Выбрать главу

— Потому что он хотел убить всех, кого сможет убить, а я хотела спасти всех, кого смогу.

Элайза ничего не понимала. А как же «кровь за кровь»? Как же «хочешь мира — готовься к войне»?

— Для Дэниела всегда была важна только его семья. Его жена, его дочь, и те, кто потом стал частью этой семьи. А на всех остальных ему было плевать. Принцип «кровь за кровь» появился в первую очередь из-за него.

Алисия замолчала, углубившись в воспоминания. По ее лицу было видно, как тяжелы они были.

— Шла война, и морские люди не хотели присоединяться к коалиции. Но были среди них те, кто готов был уйти, кто хотел уйти. Им не позволили.

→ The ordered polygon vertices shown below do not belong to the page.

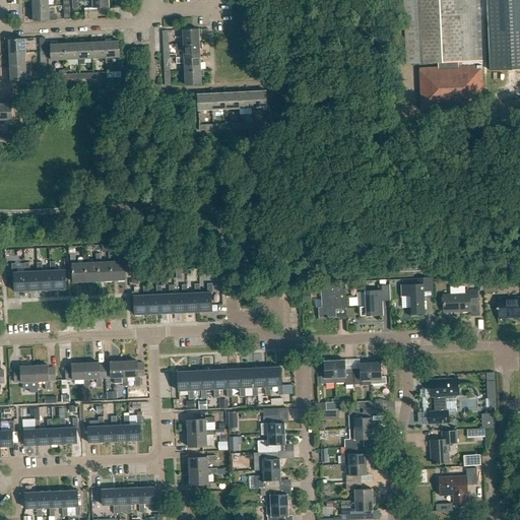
[(438,63),(438,67),(419,68),(421,111),(484,108),(482,65),(478,0),(403,0),(406,65),(438,63)]
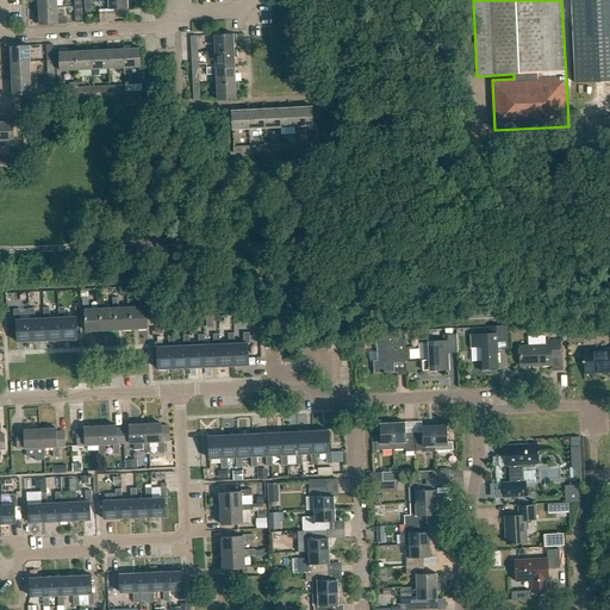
[(609,0),(571,0),(576,83),(609,81),(609,0)]
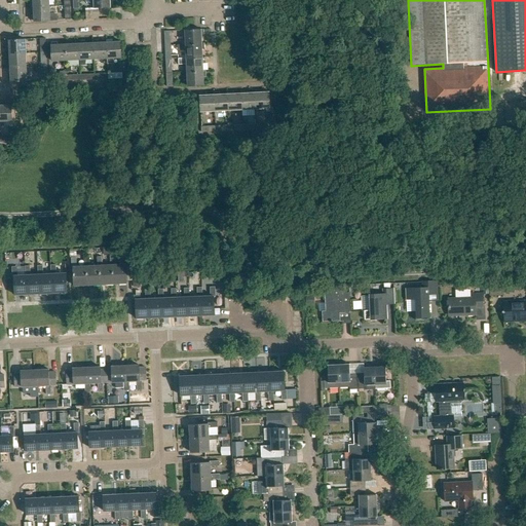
[(34,7),(35,15),(32,15),(33,22),(35,22),(50,21),(58,21),(58,17),(54,14),(50,15),(50,6),(35,7),(34,7)]
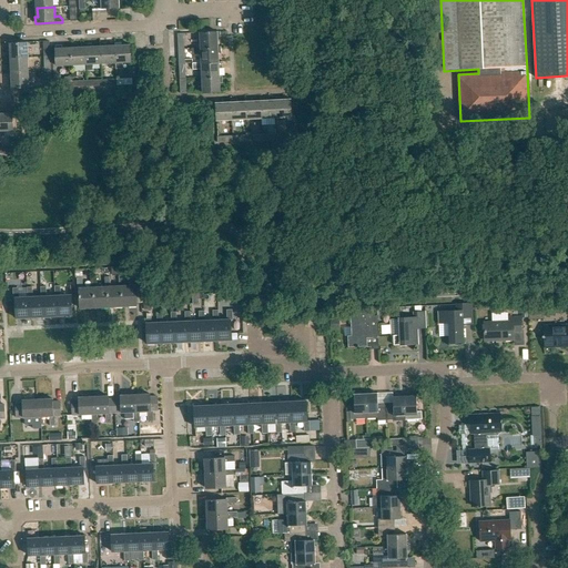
[(219,39),(221,39),(221,32),(219,32),(219,31),(201,32),(201,48),(219,48),(219,47),(219,39)]
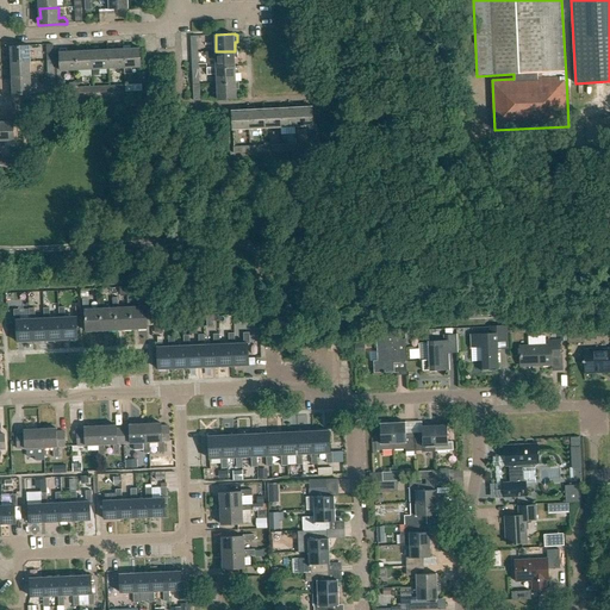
[(31,47),(12,47),(12,56),(10,56),(10,63),(12,63),(13,63),(31,62),(31,47)]
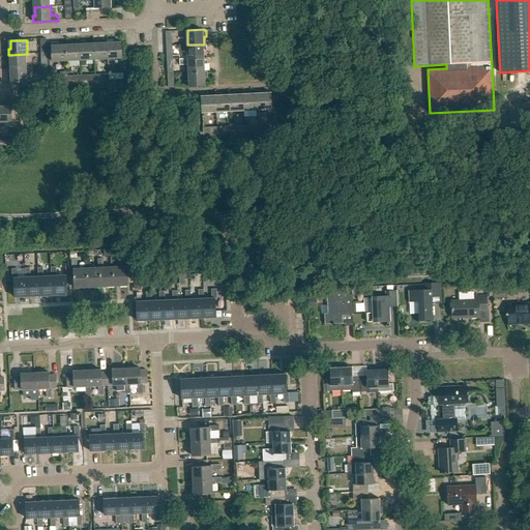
[(95,59),(109,59),(108,42),(100,43),(100,40),(94,41),(94,43),(95,59)]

— Что он сделал? — тихо спросила Элайза.

— Он прислал мне их головы. Четырнадцать голов. Их принесли к Люмену и бросили за ворота.

Элайзу передернуло. Она представила как Алисия — тогда еще совсем девочка! — вышла на балкон и увидела их: четырнадцать отрубленных голов, все еще шевелящих глазами, все еще подающих признаки жизни. Только жизни ли?

— Что ты сделала? Чем ответила ему?

Повинуясь безотчетному желанию она нащупала ладонь Алисии и сжала крепко. Но та, похоже, даже не заметила.

— Я должна была показать остальным, что такое Люмен и что такое земляне. Альянс только создавался, и было немало сомневающихся. Мне нужно было сделать так, чтобы они не сомневались.

Она словно оправдывалась, и по этим словам Элайза поняла, что дальше будет еще хуже. Она не ошиблась.

— Я велела привезти мне его дочь. И мои люди сделали это.

«О, Господи».

— Она стала заложником в этой войне, заложником, показывающим, что Люмен силен, что я — сильна, что альянс жив и будет жить очень долго.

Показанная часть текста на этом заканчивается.